Transit riders in Yellowknife can expect a new system of routes and a new-look service by the summer of 2022, city documents state.
The contract to run Yellowknife’s transit service is up for renewal. The city’s plans for the next five-year contract are set out in a request for proposals.
In that document, the city says it expects to roll out new routes by July 2022 following a public engagement earlier that year.
In 2019, an examination of the existing three routes suggested Yellowknife could have a more efficient and frequent service by switching to two routes instead.
There was also enthusiasm among councillors for bus service to be extended to Kam Lake, which currently has no access to transit.
A map of proposed future routes prepared by the City of Yellowknife lists three routes, but in effect reduces the number to two.
While the routes are not final, the map shows a “YK connector” that runs from Ndilǫ to Finlayson Drive with a Kam Lake extension, and a route from Borden Drive to Forrest Drive that includes downtown Yellowknife. A third route, the “Niven loop,” is simply an extension of the Borden-Forrest route operated by the same bus.
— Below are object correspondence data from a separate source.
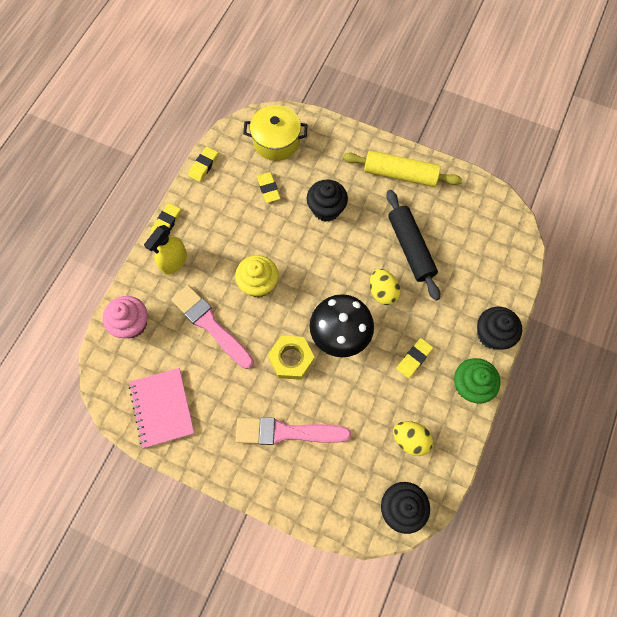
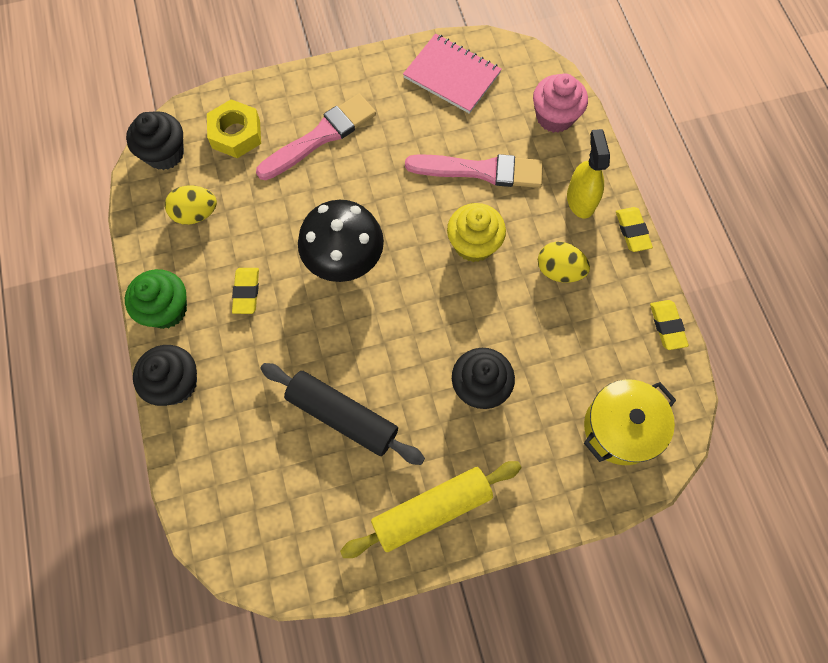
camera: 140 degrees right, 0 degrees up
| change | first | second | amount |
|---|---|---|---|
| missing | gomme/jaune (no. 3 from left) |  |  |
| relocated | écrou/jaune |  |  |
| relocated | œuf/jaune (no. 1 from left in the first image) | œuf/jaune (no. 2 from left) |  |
The Borden-Forrest route already exists. At the moment, Yellowknife’s two other routes include one serving Niven and Old Town, and one from Range Lake to the downtown core. It’s currently not possible to cross Yellowknife by bus without changing services downtown.
The contract to run transit in Yellowknife also includes responsibility for the city’s accessible bus service.
The new contract will kick in on September 1, 2021 and run until 2026.
Details of new routes are expected to be finalized by the end of 2021, followed by a public engagement from January to March 2022 and a rebranding of the transit system that spring. The new routes, including service to Kam Lake, would begin on July 2, 2022.
The city stresses that timeline is tentative and subject to change.
Yellowknife has the only public transit system in the Northwest Territories but councillors were told in 2019 that use of the buses had “flatlined” since the system’s last major overhaul in 2014.
Two years ago, the city saw an average of 15 people on buses for every hour the transit service was on the road.